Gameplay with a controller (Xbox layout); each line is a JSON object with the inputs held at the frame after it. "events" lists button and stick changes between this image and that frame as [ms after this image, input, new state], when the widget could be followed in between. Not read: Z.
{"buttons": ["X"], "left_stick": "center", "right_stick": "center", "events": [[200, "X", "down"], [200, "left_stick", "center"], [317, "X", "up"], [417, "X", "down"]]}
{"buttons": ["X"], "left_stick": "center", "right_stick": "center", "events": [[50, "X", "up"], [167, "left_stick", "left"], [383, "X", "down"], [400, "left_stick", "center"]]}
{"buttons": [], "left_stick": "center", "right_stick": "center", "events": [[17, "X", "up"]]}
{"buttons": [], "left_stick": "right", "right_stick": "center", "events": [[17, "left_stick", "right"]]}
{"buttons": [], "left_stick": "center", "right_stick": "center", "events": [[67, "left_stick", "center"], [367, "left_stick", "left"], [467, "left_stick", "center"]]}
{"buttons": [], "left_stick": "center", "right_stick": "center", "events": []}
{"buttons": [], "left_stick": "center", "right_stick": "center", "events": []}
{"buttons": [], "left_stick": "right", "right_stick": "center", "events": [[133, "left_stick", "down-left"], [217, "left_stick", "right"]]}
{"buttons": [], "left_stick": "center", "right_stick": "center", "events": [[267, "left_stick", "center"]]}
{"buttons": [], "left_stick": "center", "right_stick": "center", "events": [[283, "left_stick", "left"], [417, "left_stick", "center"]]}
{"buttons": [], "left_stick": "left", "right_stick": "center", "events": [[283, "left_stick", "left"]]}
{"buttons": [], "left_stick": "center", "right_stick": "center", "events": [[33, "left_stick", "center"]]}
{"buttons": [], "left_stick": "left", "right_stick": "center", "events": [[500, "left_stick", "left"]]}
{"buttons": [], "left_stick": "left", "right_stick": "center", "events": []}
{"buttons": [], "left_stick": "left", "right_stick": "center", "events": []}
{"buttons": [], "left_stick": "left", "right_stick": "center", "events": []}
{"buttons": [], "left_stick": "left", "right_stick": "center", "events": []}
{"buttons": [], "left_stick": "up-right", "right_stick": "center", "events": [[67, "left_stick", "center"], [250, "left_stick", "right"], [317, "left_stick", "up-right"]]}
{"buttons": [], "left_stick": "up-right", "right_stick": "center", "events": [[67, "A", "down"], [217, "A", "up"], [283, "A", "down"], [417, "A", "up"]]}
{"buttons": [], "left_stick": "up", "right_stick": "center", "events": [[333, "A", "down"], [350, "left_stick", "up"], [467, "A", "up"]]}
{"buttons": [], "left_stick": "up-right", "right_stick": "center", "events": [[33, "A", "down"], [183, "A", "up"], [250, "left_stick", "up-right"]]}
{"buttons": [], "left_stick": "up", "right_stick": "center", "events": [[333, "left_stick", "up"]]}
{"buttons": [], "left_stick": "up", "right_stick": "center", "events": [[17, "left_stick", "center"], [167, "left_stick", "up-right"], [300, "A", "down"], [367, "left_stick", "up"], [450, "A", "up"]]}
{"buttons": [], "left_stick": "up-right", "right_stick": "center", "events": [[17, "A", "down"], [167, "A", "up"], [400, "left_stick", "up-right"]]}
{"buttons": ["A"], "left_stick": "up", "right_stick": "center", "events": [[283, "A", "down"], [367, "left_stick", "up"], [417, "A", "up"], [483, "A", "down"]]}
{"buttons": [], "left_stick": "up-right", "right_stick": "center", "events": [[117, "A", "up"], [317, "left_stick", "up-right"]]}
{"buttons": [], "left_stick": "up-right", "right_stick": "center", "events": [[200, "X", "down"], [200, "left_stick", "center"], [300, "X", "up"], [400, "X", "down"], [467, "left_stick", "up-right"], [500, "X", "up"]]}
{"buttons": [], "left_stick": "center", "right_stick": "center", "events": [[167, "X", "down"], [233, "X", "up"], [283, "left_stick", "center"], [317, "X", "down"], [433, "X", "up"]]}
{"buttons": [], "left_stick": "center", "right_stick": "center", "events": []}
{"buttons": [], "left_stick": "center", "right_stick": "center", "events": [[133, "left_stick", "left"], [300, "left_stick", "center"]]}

:::

→ Your task
Could you please print the entire listing exactly?

→ Response area
Gameplay with a controller (Xbox layout); each line is a JSON object with the inputs held at the frame after it. "events" lists button and stick changes between this image and that frame as [ms after this image, input, new state], when the widget could be followed in between. Not read: Z.
{"buttons": ["X"], "left_stick": "center", "right_stick": "center", "events": [[200, "X", "down"], [200, "left_stick", "center"], [317, "X", "up"], [417, "X", "down"]]}
{"buttons": ["X"], "left_stick": "center", "right_stick": "center", "events": [[50, "X", "up"], [167, "left_stick", "left"], [383, "X", "down"], [400, "left_stick", "center"]]}
{"buttons": [], "left_stick": "center", "right_stick": "center", "events": [[17, "X", "up"]]}
{"buttons": [], "left_stick": "right", "right_stick": "center", "events": [[17, "left_stick", "right"]]}
{"buttons": [], "left_stick": "center", "right_stick": "center", "events": [[67, "left_stick", "center"], [367, "left_stick", "left"], [467, "left_stick", "center"]]}
{"buttons": [], "left_stick": "center", "right_stick": "center", "events": []}
{"buttons": [], "left_stick": "center", "right_stick": "center", "events": []}
{"buttons": [], "left_stick": "right", "right_stick": "center", "events": [[133, "left_stick", "down-left"], [217, "left_stick", "right"]]}
{"buttons": [], "left_stick": "center", "right_stick": "center", "events": [[267, "left_stick", "center"]]}
{"buttons": [], "left_stick": "center", "right_stick": "center", "events": [[283, "left_stick", "left"], [417, "left_stick", "center"]]}
{"buttons": [], "left_stick": "left", "right_stick": "center", "events": [[283, "left_stick", "left"]]}
{"buttons": [], "left_stick": "center", "right_stick": "center", "events": [[33, "left_stick", "center"]]}
{"buttons": [], "left_stick": "left", "right_stick": "center", "events": [[500, "left_stick", "left"]]}
{"buttons": [], "left_stick": "left", "right_stick": "center", "events": []}
{"buttons": [], "left_stick": "left", "right_stick": "center", "events": []}
{"buttons": [], "left_stick": "left", "right_stick": "center", "events": []}
{"buttons": [], "left_stick": "left", "right_stick": "center", "events": []}
{"buttons": [], "left_stick": "up-right", "right_stick": "center", "events": [[67, "left_stick", "center"], [250, "left_stick", "right"], [317, "left_stick", "up-right"]]}
{"buttons": [], "left_stick": "up-right", "right_stick": "center", "events": [[67, "A", "down"], [217, "A", "up"], [283, "A", "down"], [417, "A", "up"]]}
{"buttons": [], "left_stick": "up", "right_stick": "center", "events": [[333, "A", "down"], [350, "left_stick", "up"], [467, "A", "up"]]}
{"buttons": [], "left_stick": "up-right", "right_stick": "center", "events": [[33, "A", "down"], [183, "A", "up"], [250, "left_stick", "up-right"]]}
{"buttons": [], "left_stick": "up", "right_stick": "center", "events": [[333, "left_stick", "up"]]}
{"buttons": [], "left_stick": "up", "right_stick": "center", "events": [[17, "left_stick", "center"], [167, "left_stick", "up-right"], [300, "A", "down"], [367, "left_stick", "up"], [450, "A", "up"]]}
{"buttons": [], "left_stick": "up-right", "right_stick": "center", "events": [[17, "A", "down"], [167, "A", "up"], [400, "left_stick", "up-right"]]}
{"buttons": ["A"], "left_stick": "up", "right_stick": "center", "events": [[283, "A", "down"], [367, "left_stick", "up"], [417, "A", "up"], [483, "A", "down"]]}
{"buttons": [], "left_stick": "up-right", "right_stick": "center", "events": [[117, "A", "up"], [317, "left_stick", "up-right"]]}
{"buttons": [], "left_stick": "up-right", "right_stick": "center", "events": [[200, "X", "down"], [200, "left_stick", "center"], [300, "X", "up"], [400, "X", "down"], [467, "left_stick", "up-right"], [500, "X", "up"]]}
{"buttons": [], "left_stick": "center", "right_stick": "center", "events": [[167, "X", "down"], [233, "X", "up"], [283, "left_stick", "center"], [317, "X", "down"], [433, "X", "up"]]}
{"buttons": [], "left_stick": "center", "right_stick": "center", "events": []}
{"buttons": [], "left_stick": "center", "right_stick": "center", "events": [[133, "left_stick", "left"], [300, "left_stick", "center"]]}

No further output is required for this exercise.